Rituales amerindios is a symphonic “mural” (a large painting that has been painted onto a wall, like a fresco) which is loaded with simple and recognizable elements that call your attention, on top of complex textures that serve as background.
CB: Rhythmic force, evocations to nature, moments of a very beautiful lyricism are a very natural part of “Rituales Amerindios” (and maybe a signature of you as a composer). Have you looked for inspiration in the concept of a neo-nationalism or a sort of imaginary folklore, to call it by some name? (I personally imagine that Alberto Ginastera would have liked your music very much)
EB: I thank you for your comment.
I also love sounds of nature, the singing of imaginary birds, the sounds of mineral elements, vegetables, woods, water ambiences, the fauna: “Rituales Amerindios” is also a chant to nature in the Americas.
CB: Esteban, I thank you so very much for your time and wonderful answers. We are truly honored to share your beautiful music with your audience.
EB: I am the one who is grateful, to count on performers as enthusiastic as you who bring life to my music. The work that you are doing with the UC Davis Symphony Orchestra making so much music of our time known through your concerts is truly remarkable.

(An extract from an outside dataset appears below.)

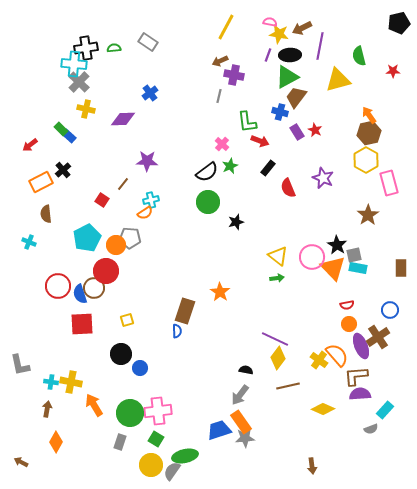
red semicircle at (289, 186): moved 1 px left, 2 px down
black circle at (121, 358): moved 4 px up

Argentinean composer born in 1970. Esteban Benzecry is one of South America’s most renowned young composers. His music is programmed by the world’s leading conductors, performing organisations and festivals. Interpreters and commissions include the Carnegie Hall, New York Philharmonic, Los Angeles Philharmonic, Royal Concertgebouw Orchestra, Atlanta Symphony, Seattle Symphony, Fort Worth Symphony, Gothenburg Symphony, Hamburg Philharmoniker Orchester, Deutsche Radio Philharmonie, Sydney Symphony, Helsinki Philharmonic, Tampere Philharmonic, Stavanger Symfoniorkester, Orchestre National de France, Orchestre Philharmonique de Radio France, Orquestra Gulbenkian, Orquesta Nacional de España, ORCAM Orquesta y Coro de la Comunidad de Madrid, Orquesta Sinfonica de RTVE. His most recent works attempt a fusion between rhythms with Latin American roots and the diverse aesthetic currents of European contemporary music creating, a personal language, an imaginary folklore. Benzecry lives in Paris since 1997.